Please restate each line of the material word for word and omit any pictures.

RECORDS FOR THE EXERCISE:
• • •

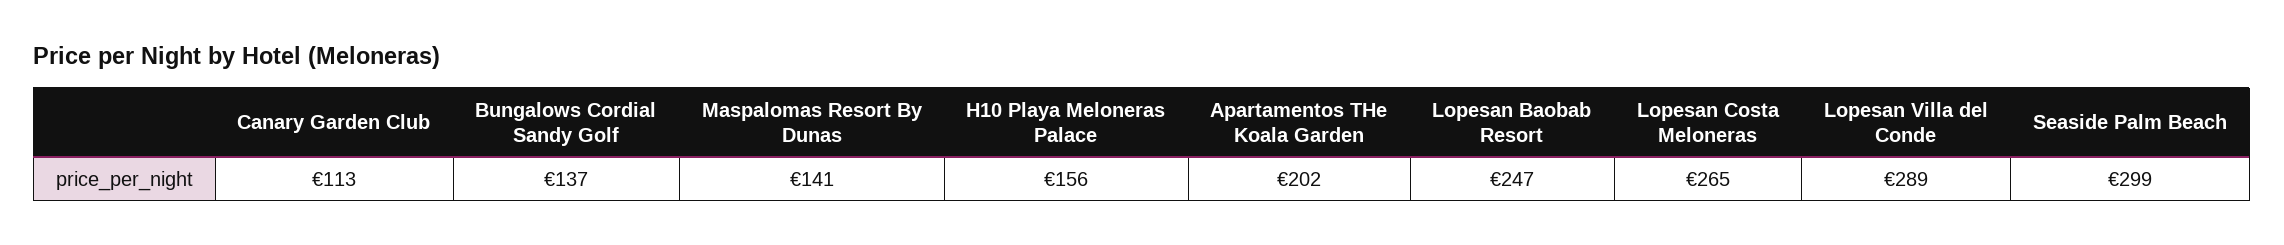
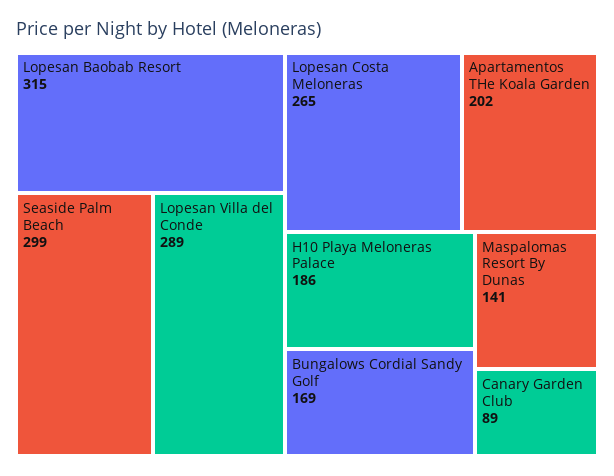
  {
-   "Canary Garden Club": 113,
+   "Canary Garden Club": 89,
-   "Bungalows Cordial Sandy Golf": 137,
+   "Bungalows Cordial Sandy Golf": 169,
    "Maspalomas Resort By Dunas": 141,
-   "H10 Playa Meloneras Palace": 156,
+   "H10 Playa Meloneras Palace": 186,
    "Apartamentos THe Koala Garden": 202,
-   "Lopesan Baobab Resort": 247,
+   "Lopesan Baobab Resort": 315,
    "Lopesan Costa Meloneras": 265,
    "Lopesan Villa del Conde": 289,
    "Seaside Palm Beach": 299
  }

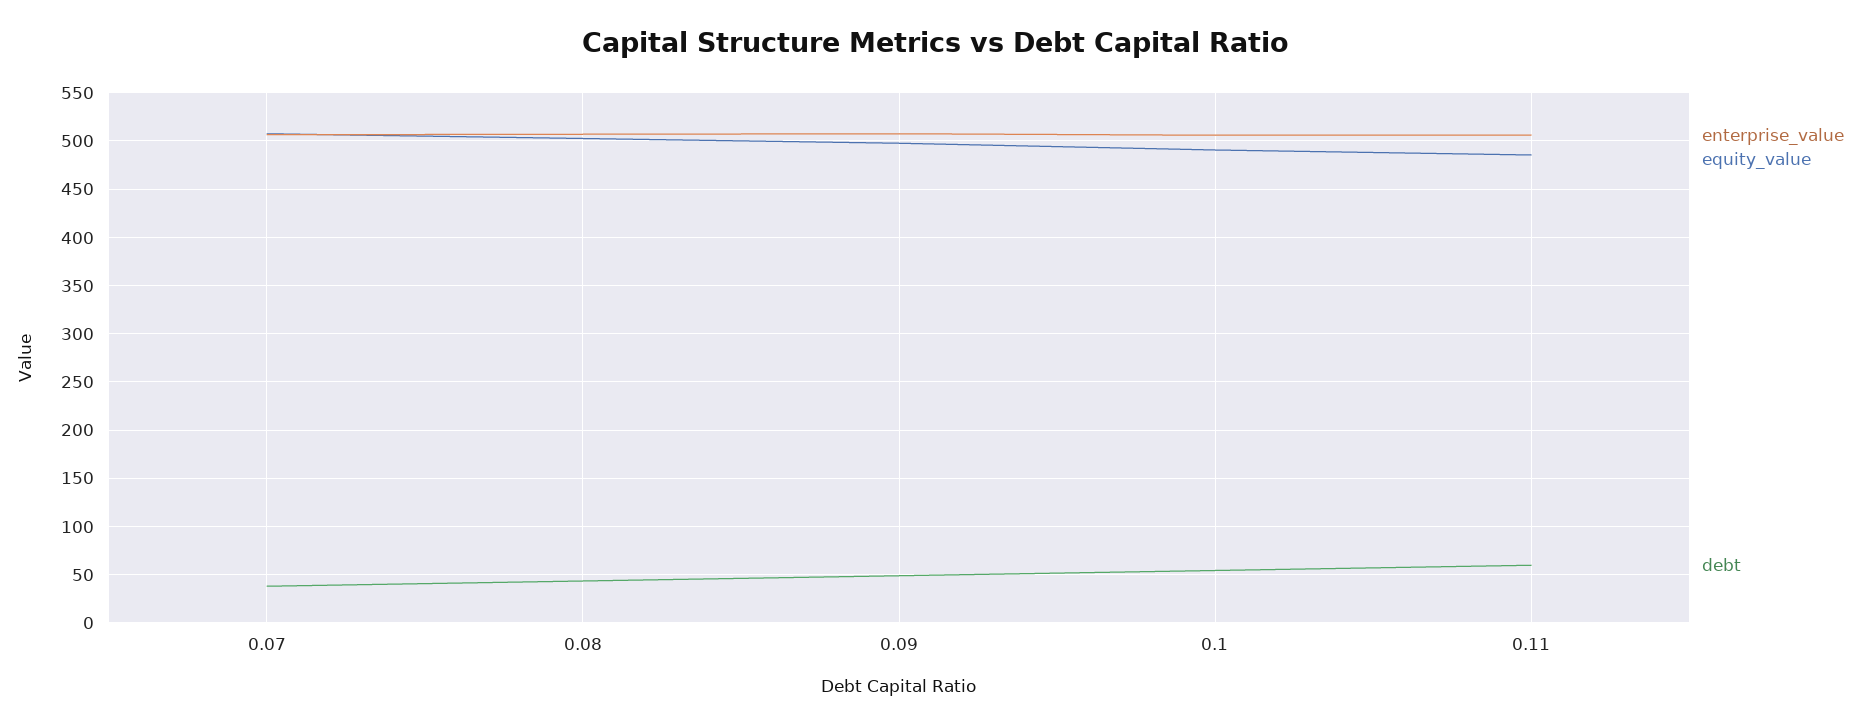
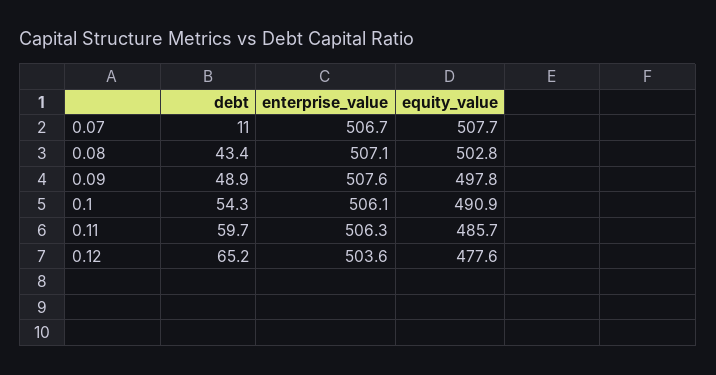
  {
    "enterprise_value": {
      "0.07": 506.7,
      "0.08": 507.1,
      "0.09": 507.6,
      "0.1": 506.1,
-     "0.11": 506.3
+     "0.11": 506.3,
+     "0.12": 503.6
    },
    "equity_value": {
      "0.07": 507.7,
      "0.08": 502.8,
      "0.09": 497.8,
      "0.1": 490.9,
-     "0.11": 485.7
+     "0.11": 485.7,
+     "0.12": 477.6
    },
    "debt": {
-     "0.07": 40,
+     "0.07": 11,
      "0.08": 43.4,
      "0.09": 48.9,
      "0.1": 54.3,
-     "0.11": 59.7
+     "0.11": 59.7,
+     "0.12": 65.2
    }
  }

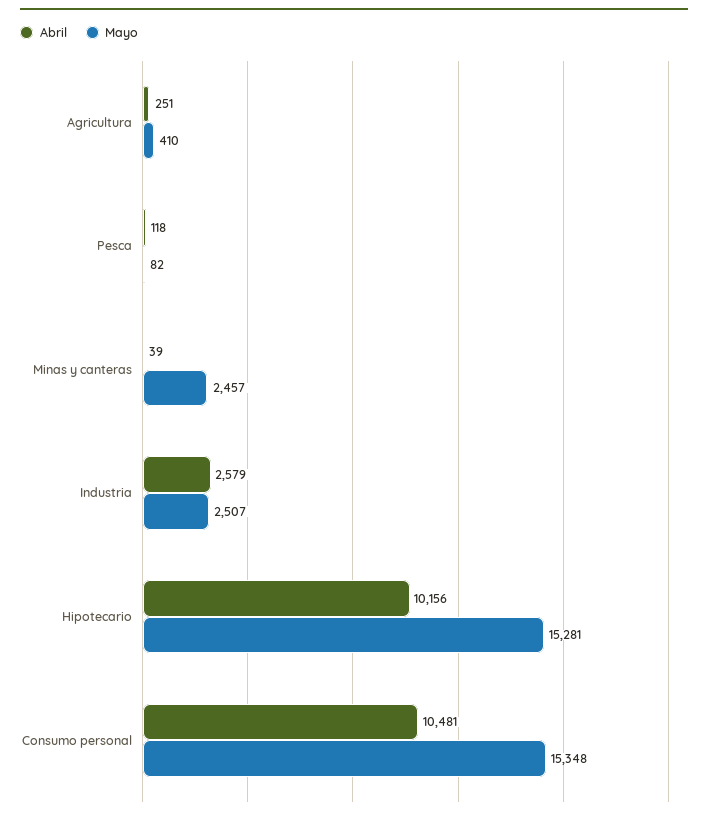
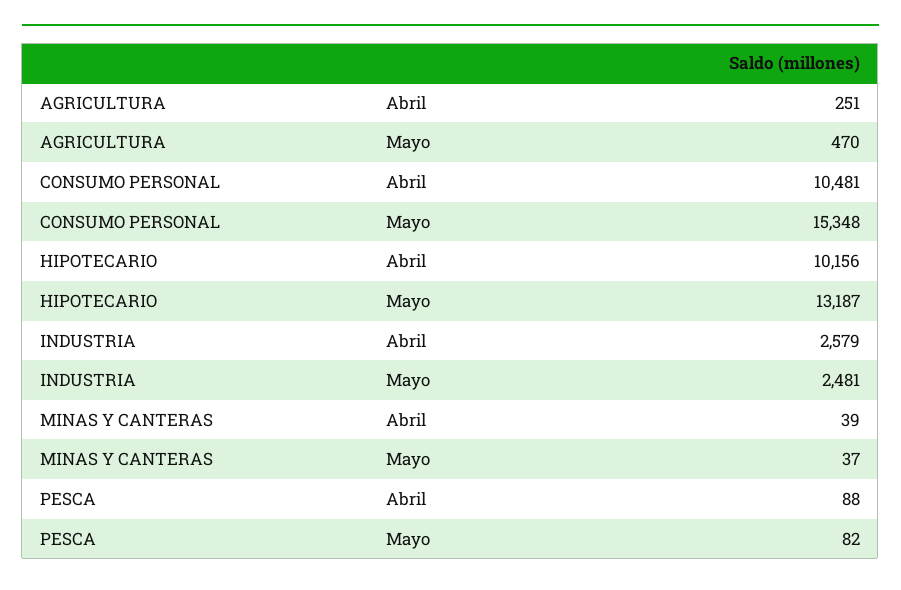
  {
    "Abril": {
      "Agricultura": 251,
-     "Pesca": 118,
+     "Pesca": 88,
      "Minas y canteras": 39,
      "Industria": 2579,
      "Hipotecario": 10156,
      "Consumo personal": 10481
    },
    "Mayo": {
-     "Agricultura": 410,
+     "Agricultura": 470,
      "Pesca": 82,
-     "Minas y canteras": 2457,
+     "Minas y canteras": 37,
-     "Industria": 2507,
+     "Industria": 2481,
-     "Hipotecario": 15281,
+     "Hipotecario": 13187,
      "Consumo personal": 15348
    }
  }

• • •

EXERCISE RESPONSE:
  {
-   "Canary Garden Club": 113,
+   "Canary Garden Club": 89,
-   "Bungalows Cordial Sandy Golf": 137,
+   "Bungalows Cordial Sandy Golf": 169,
    "Maspalomas Resort By Dunas": 141,
-   "H10 Playa Meloneras Palace": 156,
+   "H10 Playa Meloneras Palace": 186,
    "Apartamentos THe Koala Garden": 202,
-   "Lopesan Baobab Resort": 247,
+   "Lopesan Baobab Resort": 315,
    "Lopesan Costa Meloneras": 265,
    "Lopesan Villa del Conde": 289,
    "Seaside Palm Beach": 299
  }

  {
    "enterprise_value": {
      "0.07": 506.7,
      "0.08": 507.1,
      "0.09": 507.6,
      "0.1": 506.1,
-     "0.11": 506.3
+     "0.11": 506.3,
+     "0.12": 503.6
    },
    "equity_value": {
      "0.07": 507.7,
      "0.08": 502.8,
      "0.09": 497.8,
      "0.1": 490.9,
-     "0.11": 485.7
+     "0.11": 485.7,
+     "0.12": 477.6
    },
    "debt": {
-     "0.07": 40,
+     "0.07": 11,
      "0.08": 43.4,
      "0.09": 48.9,
      "0.1": 54.3,
-     "0.11": 59.7
+     "0.11": 59.7,
+     "0.12": 65.2
    }
  }

  {
    "Abril": {
      "Agricultura": 251,
-     "Pesca": 118,
+     "Pesca": 88,
      "Minas y canteras": 39,
      "Industria": 2579,
      "Hipotecario": 10156,
      "Consumo personal": 10481
    },
    "Mayo": {
-     "Agricultura": 410,
+     "Agricultura": 470,
      "Pesca": 82,
-     "Minas y canteras": 2457,
+     "Minas y canteras": 37,
-     "Industria": 2507,
+     "Industria": 2481,
-     "Hipotecario": 15281,
+     "Hipotecario": 13187,
      "Consumo personal": 15348
    }
  }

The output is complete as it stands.